= What to work on =
Copy out every line of the records that contains the word "REMOVE".

··········

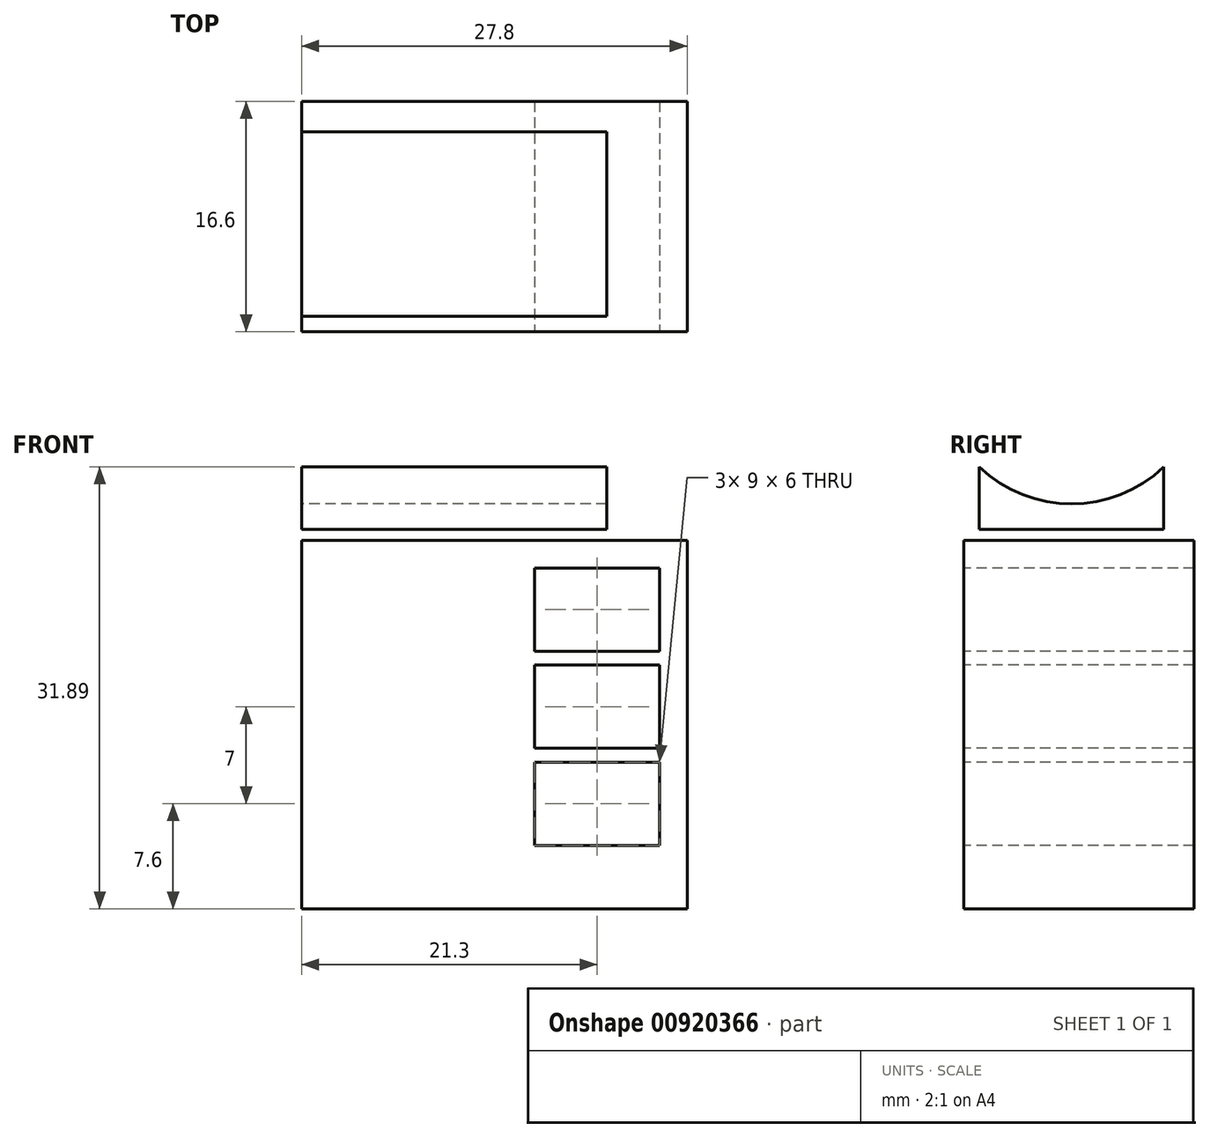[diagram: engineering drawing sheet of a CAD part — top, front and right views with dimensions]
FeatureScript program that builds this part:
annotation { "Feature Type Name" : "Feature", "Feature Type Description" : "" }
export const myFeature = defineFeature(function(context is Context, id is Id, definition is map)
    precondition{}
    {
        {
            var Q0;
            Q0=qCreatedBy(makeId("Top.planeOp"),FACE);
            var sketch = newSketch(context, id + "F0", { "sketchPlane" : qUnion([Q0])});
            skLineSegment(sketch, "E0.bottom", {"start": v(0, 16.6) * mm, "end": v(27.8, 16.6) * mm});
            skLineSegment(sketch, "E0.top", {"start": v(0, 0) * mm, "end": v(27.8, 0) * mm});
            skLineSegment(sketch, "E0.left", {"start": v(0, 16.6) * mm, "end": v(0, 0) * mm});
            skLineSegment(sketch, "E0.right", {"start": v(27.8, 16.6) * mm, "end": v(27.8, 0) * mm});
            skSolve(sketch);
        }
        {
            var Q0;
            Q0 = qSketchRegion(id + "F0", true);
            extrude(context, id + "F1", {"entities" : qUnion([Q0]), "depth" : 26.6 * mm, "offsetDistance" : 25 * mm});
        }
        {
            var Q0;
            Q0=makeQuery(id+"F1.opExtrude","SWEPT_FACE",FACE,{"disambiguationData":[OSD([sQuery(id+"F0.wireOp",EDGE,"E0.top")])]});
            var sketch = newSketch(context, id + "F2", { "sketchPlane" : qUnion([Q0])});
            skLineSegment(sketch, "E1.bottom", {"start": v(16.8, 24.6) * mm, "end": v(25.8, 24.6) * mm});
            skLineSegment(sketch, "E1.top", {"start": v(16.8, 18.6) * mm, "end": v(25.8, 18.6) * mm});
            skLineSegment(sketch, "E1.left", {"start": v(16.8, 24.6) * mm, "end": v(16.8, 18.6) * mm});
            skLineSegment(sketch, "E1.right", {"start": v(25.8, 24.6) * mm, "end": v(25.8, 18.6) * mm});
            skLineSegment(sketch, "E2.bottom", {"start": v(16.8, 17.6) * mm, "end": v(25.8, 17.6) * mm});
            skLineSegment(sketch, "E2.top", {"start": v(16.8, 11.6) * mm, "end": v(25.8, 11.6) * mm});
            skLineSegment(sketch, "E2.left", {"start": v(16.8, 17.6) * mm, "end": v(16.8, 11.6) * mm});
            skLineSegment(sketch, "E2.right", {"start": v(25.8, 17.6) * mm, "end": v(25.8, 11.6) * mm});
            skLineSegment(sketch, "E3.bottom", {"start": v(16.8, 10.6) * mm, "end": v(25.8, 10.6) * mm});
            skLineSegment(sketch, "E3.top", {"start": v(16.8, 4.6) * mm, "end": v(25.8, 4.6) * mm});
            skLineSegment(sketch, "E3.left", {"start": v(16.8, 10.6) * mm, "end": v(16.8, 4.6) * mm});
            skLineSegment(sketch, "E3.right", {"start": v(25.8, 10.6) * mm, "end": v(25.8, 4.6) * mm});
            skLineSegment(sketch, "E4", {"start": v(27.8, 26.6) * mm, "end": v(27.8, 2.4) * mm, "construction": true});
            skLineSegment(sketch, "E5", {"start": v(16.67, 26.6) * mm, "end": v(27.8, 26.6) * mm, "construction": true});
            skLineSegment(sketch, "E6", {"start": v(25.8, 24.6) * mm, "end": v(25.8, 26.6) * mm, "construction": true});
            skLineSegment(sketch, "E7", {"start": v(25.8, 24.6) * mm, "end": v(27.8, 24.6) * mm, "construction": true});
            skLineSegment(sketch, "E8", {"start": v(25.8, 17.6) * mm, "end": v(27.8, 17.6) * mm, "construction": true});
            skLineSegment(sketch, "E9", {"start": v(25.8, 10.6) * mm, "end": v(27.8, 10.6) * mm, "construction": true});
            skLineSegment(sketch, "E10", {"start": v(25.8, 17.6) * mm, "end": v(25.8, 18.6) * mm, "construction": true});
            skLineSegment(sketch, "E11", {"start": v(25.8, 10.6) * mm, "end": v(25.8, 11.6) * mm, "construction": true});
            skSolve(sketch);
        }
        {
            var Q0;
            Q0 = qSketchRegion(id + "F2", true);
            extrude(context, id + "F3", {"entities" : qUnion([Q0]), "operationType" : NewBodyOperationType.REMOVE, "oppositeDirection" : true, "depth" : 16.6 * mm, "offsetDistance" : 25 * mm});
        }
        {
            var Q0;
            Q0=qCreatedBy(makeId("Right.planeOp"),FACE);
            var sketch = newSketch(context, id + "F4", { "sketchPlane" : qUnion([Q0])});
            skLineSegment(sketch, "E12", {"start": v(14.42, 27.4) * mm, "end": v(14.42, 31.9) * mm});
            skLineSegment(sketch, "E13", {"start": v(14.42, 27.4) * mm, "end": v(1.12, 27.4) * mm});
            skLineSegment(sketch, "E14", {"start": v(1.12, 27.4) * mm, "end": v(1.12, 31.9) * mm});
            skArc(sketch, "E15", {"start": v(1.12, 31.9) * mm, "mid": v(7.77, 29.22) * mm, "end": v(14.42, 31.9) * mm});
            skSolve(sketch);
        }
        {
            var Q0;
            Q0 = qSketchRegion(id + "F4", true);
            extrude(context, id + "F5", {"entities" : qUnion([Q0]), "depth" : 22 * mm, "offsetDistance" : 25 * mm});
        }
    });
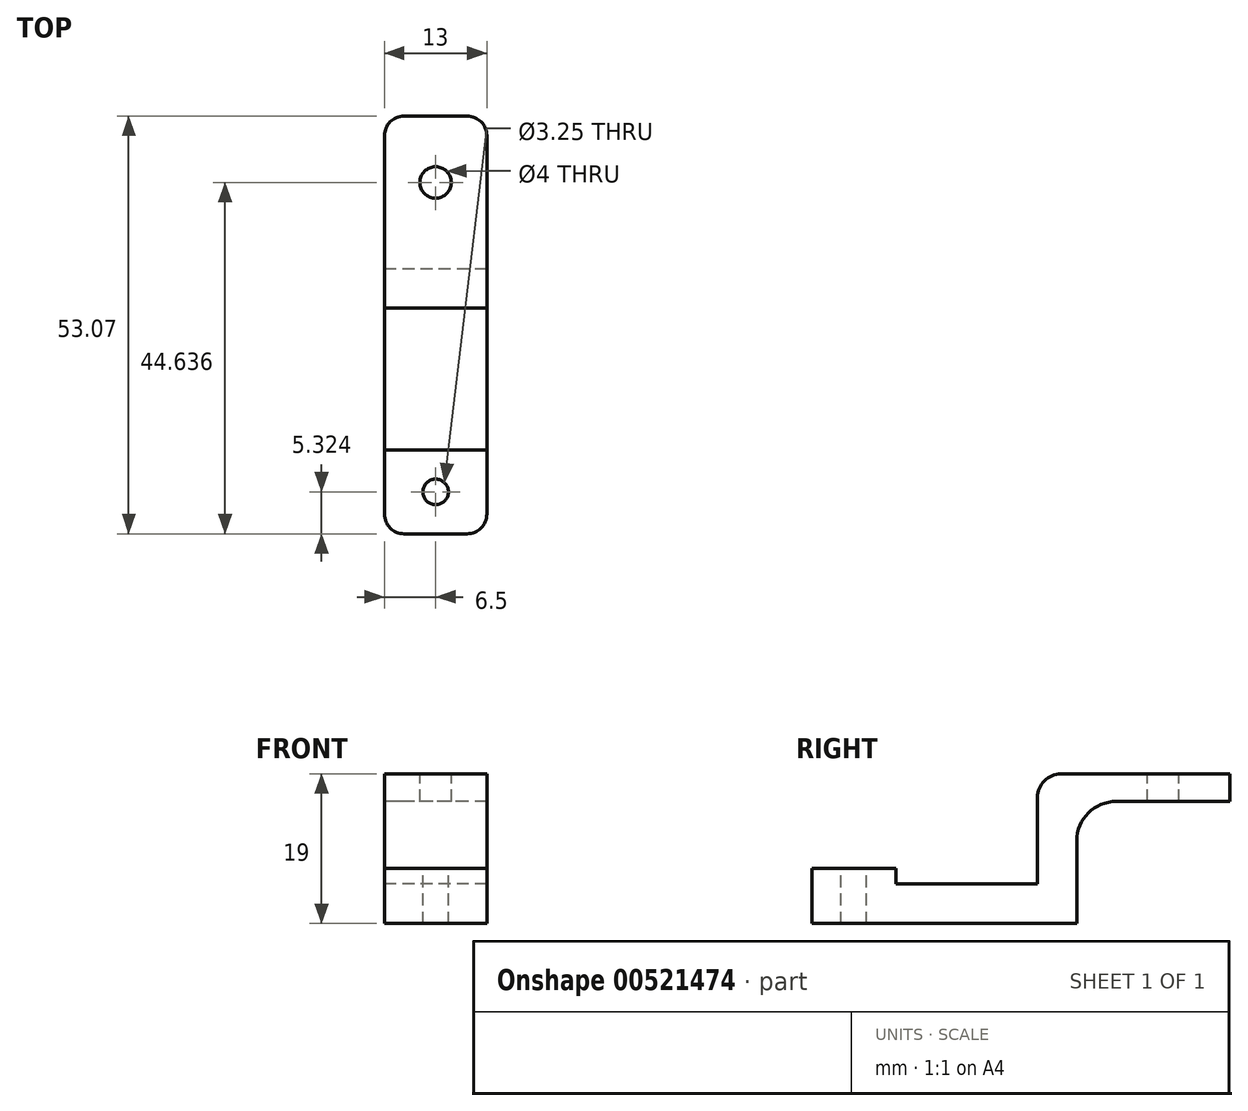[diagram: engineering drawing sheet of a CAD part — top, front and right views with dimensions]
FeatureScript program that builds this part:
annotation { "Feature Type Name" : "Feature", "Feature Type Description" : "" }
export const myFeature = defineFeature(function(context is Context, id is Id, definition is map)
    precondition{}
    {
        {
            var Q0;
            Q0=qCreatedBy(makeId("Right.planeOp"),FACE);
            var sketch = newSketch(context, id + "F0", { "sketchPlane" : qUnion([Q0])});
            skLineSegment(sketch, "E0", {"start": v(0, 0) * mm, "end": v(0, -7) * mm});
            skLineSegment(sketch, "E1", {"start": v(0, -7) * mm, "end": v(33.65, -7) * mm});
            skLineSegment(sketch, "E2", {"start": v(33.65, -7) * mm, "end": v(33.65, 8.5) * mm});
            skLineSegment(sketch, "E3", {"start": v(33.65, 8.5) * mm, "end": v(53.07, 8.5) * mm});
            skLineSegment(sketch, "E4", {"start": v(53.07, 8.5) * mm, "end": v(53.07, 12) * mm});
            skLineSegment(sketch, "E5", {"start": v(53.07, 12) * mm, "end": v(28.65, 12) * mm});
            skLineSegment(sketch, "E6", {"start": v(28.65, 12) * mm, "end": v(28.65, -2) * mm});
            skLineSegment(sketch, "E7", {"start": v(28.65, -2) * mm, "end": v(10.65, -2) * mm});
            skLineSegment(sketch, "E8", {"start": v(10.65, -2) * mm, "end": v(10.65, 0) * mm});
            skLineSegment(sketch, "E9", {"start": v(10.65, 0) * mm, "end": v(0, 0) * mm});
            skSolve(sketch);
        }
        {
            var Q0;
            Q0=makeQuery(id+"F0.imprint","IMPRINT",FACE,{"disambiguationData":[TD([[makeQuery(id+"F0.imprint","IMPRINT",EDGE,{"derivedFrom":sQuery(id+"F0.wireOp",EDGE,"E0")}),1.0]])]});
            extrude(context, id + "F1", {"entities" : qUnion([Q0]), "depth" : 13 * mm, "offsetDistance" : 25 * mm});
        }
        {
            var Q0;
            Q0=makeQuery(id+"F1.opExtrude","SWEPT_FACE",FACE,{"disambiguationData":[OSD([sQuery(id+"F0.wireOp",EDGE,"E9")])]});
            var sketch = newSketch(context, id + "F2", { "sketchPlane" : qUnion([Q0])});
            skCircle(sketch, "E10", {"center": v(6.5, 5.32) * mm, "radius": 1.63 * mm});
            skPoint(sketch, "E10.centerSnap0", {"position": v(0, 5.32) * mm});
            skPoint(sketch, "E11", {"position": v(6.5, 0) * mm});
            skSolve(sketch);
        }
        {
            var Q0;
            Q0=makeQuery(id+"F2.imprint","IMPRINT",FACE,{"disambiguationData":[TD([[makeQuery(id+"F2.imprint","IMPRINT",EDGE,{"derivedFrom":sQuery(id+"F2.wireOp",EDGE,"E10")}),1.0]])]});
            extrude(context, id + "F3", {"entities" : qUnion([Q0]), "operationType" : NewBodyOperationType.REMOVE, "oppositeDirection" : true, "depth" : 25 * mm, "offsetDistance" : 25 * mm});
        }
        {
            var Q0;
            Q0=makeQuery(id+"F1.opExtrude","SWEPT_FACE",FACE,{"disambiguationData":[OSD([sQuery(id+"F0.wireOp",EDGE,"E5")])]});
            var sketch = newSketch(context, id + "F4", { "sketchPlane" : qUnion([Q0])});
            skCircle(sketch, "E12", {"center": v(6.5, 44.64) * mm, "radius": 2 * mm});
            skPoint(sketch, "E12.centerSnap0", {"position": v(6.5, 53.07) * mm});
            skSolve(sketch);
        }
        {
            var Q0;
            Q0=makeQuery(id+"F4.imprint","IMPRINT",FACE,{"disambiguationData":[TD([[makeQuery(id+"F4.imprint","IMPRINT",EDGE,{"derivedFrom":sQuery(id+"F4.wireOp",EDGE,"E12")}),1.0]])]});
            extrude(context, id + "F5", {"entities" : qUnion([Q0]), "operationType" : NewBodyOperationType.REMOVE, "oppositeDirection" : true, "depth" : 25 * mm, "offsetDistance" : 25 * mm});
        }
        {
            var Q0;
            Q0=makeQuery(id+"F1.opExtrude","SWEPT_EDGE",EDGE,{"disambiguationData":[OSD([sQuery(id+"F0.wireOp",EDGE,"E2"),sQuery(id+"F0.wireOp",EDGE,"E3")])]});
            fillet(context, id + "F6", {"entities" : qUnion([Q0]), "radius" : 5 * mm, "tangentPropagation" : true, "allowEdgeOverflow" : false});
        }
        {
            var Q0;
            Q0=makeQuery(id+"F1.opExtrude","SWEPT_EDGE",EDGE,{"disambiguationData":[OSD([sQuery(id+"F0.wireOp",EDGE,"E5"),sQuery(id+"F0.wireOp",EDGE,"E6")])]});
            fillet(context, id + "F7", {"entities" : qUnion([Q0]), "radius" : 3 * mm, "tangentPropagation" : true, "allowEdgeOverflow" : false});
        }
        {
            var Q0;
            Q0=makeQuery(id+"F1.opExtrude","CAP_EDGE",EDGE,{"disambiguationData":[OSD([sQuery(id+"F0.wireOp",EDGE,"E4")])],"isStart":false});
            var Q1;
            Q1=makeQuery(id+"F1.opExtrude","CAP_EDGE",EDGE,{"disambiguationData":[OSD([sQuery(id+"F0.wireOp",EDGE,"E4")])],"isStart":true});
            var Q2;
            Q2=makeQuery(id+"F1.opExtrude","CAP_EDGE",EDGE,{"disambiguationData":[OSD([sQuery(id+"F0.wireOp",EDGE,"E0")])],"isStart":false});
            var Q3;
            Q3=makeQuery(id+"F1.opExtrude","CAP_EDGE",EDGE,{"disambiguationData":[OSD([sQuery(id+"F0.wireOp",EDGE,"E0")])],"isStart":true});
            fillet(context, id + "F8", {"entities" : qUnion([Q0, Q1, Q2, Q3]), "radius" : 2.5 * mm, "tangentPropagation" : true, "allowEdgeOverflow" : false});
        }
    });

··········

= The answer =
            extrude(context, id + "F3", {"entities" : qUnion([Q0]), "operationType" : NewBodyOperationType.REMOVE, "oppositeDirection" : true, "depth" : 16.6 * mm, "offsetDistance" : 25 * mm});
            extrude(context, id + "F3", {"entities" : qUnion([Q0]), "operationType" : NewBodyOperationType.REMOVE, "oppositeDirection" : true, "depth" : 25 * mm, "offsetDistance" : 25 * mm});
            extrude(context, id + "F5", {"entities" : qUnion([Q0]), "operationType" : NewBodyOperationType.REMOVE, "oppositeDirection" : true, "depth" : 25 * mm, "offsetDistance" : 25 * mm});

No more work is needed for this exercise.